Prioritize user engagement; positive interactions with your emails are a strong signal to mailbox providers, regardless of content style.
Common pitfalls
Relying solely on image-based emails can increase the risk of being flagged by spam filters, particularly by smaller or enterprise providers.
Forgetting that alt text, while crucial, does not fully replace the benefits of live text for deliverability and user experience.
Overlooking mobile responsiveness, as image-based text often does not scale well, leading to poor readability on smaller devices.
Neglecting the multipart MIME text version, which can significantly impact accessibility for users with assistive technologies.
Expert tips
While major B2C mailbox providers focus heavily on user interaction, some older or enterprise spam filters still consider the image-to-text ratio, so balance is key.
Image-only emails sacrifice significant accessibility, even with alt text. Always prioritize creating a proper text version.

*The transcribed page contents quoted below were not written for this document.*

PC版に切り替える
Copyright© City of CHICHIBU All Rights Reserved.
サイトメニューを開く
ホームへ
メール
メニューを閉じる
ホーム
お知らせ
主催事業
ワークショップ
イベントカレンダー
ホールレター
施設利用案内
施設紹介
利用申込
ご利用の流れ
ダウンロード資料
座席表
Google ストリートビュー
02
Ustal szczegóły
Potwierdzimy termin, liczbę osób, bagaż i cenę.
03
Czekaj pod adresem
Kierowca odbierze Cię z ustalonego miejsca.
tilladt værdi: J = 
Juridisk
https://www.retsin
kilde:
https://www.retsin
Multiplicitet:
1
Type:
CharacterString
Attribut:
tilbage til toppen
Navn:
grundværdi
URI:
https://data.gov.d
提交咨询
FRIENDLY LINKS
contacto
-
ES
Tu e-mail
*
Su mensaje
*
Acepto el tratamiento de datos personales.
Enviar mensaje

Be aware that image alignment and arrangement can still be messed with by email renderers, so image-based emails are not a guaranteed formatting solution unless it's literally one large image.

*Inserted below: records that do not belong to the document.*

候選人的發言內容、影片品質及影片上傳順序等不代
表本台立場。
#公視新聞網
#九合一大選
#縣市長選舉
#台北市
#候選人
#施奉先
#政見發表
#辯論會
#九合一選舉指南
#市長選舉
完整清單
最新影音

Using a decent template for content and images can be more efficient than designing graphics for every email, variant, and edit.
Expert view
Expert from Email Geeks says that as long as recipients engage positively with the email, it being an image is not an issue, though user-friendly emails are better for engagement.
2024-03-01 - Email Geeks
Expert view
Expert from Email Geeks says that image-only emails sacrifice a lot of accessibility even with alt text and suggests creating a proper text version of the multipart MIME message. While some smaller mailboxes still use tools like SpamAssassin that consider text-to-image ratio, engagement is ultimately key, and image rendering can still be inconsistent.
2024-03-01 - Email Geeks
Conclusion
Ultimately, while image-based emails with alt text can offer some benefits in terms of consistent rendering and design control, they are not a universally viable strategy for optimal email deliverability. The inherent risks related to spam filtering, accessibility, and mobile responsiveness outweigh the perceived efficiencies for most senders. A balanced approach incorporating both rich visuals and sufficient live text remains the gold standard for reaching the inbox reliably and providing the best experience for your audience.